Furthermore, SA has seen an increase in fraudulent online shopping sites, as e-commerce sales reached a tipping point over the last three years, creating a lucrative opportunity for criminals.
In an interview, Alastair Tempest, EFSA CEO, told ITWeb the new platform does not intend to replace the work of the CGSO in handling complaints. Rather, the system will help e-tailers provide an effective customer relations service by providing a complaints system to receive complaints and feedback from customers, he explained.
“Everyone appreciates that the COVID pandemic drove the growth of e-commerce in South Africa. E-commerce as a percent of retail turnover grew from about 2% in 2019, to nearly 5% in 2022.
“However, the downside has been a rapid increase in complaints received by the CGSO. This is really worrying. A lot of complaints are due to easily corrected errors, but the ombud notes a sharp increase in deliberate fraud.”
The initiative will be established in partnership with the CGSA and SA Fraud Prevention, among other partners, he added.
According to Tempest, criminals are increasingly creating counterfeit e-shops, masquerading as legitimate online retailers, specifically to cheat consumers, or divert payments.
“Some of these frauds are very sophisticated and cause serious issues of consumer trust. They must be ring-fenced.”
ITWeb recently reported on Froggie Shoes customers being duped by a fake online sale. Dozens of South Africans were swindled out of thousands of rands, after scammers cloned the website and Facebook pages of the local shoe retailer.
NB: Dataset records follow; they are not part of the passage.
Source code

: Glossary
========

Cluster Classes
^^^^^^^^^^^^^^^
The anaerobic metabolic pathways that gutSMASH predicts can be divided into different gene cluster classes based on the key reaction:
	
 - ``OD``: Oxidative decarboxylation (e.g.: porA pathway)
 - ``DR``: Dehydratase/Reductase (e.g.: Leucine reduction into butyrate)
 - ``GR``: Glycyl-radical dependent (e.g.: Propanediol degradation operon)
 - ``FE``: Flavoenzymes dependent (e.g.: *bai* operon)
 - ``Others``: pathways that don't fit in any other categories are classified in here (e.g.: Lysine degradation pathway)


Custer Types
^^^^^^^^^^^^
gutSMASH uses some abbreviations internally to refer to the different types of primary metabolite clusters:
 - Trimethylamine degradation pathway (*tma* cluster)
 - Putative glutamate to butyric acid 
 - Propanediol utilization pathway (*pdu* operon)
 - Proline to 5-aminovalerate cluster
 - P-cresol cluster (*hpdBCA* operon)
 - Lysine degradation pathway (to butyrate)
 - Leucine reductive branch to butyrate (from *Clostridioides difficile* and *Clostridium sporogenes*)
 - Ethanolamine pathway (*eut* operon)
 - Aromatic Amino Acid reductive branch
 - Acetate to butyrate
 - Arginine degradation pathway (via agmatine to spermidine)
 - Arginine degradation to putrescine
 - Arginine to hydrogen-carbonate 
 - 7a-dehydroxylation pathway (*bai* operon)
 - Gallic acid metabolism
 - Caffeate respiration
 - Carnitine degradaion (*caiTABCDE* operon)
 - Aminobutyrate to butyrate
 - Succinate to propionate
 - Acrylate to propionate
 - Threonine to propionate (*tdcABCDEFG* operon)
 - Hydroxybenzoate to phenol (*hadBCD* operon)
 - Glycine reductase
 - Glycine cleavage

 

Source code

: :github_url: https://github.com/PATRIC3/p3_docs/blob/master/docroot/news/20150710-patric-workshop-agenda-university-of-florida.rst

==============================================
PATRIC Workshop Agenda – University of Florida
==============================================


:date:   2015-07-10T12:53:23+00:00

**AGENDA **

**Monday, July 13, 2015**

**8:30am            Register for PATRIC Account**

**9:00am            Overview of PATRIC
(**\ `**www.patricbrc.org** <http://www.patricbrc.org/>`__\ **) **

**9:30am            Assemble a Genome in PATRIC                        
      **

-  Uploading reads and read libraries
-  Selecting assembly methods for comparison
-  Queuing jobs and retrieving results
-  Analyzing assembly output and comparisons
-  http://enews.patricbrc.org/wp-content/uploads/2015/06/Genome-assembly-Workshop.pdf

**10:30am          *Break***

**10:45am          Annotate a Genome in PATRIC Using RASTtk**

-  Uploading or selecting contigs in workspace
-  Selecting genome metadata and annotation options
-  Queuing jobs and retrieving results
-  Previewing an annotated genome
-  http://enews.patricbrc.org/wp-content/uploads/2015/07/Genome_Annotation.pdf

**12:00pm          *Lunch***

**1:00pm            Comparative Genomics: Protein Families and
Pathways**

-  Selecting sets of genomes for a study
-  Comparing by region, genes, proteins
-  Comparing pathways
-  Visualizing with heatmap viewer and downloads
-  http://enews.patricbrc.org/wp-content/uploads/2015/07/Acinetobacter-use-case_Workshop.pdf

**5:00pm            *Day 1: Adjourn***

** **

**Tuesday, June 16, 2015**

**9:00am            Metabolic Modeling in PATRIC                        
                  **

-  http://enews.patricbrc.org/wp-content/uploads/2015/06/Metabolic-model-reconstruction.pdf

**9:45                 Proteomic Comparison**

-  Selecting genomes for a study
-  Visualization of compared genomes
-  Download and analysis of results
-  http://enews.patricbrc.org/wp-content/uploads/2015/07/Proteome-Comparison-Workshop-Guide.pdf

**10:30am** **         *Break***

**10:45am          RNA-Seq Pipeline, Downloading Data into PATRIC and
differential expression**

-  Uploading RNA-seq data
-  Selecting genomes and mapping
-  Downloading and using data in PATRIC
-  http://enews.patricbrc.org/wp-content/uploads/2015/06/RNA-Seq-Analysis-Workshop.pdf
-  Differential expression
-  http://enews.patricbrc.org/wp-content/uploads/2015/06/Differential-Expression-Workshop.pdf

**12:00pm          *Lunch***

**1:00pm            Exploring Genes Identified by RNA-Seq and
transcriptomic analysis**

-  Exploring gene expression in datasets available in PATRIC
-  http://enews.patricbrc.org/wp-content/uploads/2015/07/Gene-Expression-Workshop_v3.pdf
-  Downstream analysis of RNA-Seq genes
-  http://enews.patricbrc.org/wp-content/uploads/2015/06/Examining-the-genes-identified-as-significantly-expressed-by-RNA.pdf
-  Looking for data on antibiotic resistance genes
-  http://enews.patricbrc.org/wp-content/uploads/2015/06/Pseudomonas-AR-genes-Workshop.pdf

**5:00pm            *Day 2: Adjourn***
Explaining the “ring-fencing” element, Tempest pointed out that as part of the first level, a blockchain-based certification or verification system will be created to provide a “trustmark” to e-shops meeting the criteria of a credible service provider. Companies would also have to agree to the EFSA’s code of conduct, which is a synthesis of the different laws.
“The second level will be to create an online alternative dispute resolution (ADR) system, so that a consumer can lodge a complaint by clicking through the trustmark seal. We plan to launch a pilot with the first level trustmark as soon as we can find the resources.”
The e-commerce body estimates the entire project may be a three-year process to get the trustmark and its ADR up and running.
“The ADR service may reduce the number of easy-to-solve complaints which are referred to the CGSO. We plan to add other aspects, including training, in the future, as added value to the trustmark.”
Meanwhile, the CGSO tells ITWeb its latest stats show the e-commerce sector has overtaken the telecoms industry by 11%, in terms of consumer complaints received.
“We continue to monitor online complaints and where we notice a trend regarding a specific fraudulent supplier/website, we issue warnings to the public,” says Phillip Ramalobela, senior adjudicator at CGSO.
He points out it is important to note there is an increase in consumer complaints received regarding reputable online stores, as well as fraudulent sites.
According to Ramalobela, the top two types of complaints received from the sector are focused on goods not delivered on time and goods not as per order or requirement.
“Upon receiving complaints, we attempt to facilitate the resolution of complaints in terms of our complaints processes, but we do not have enforcement powers and therefore, if parties do not wish to co-operate with our offices, we cannot force them to do so.”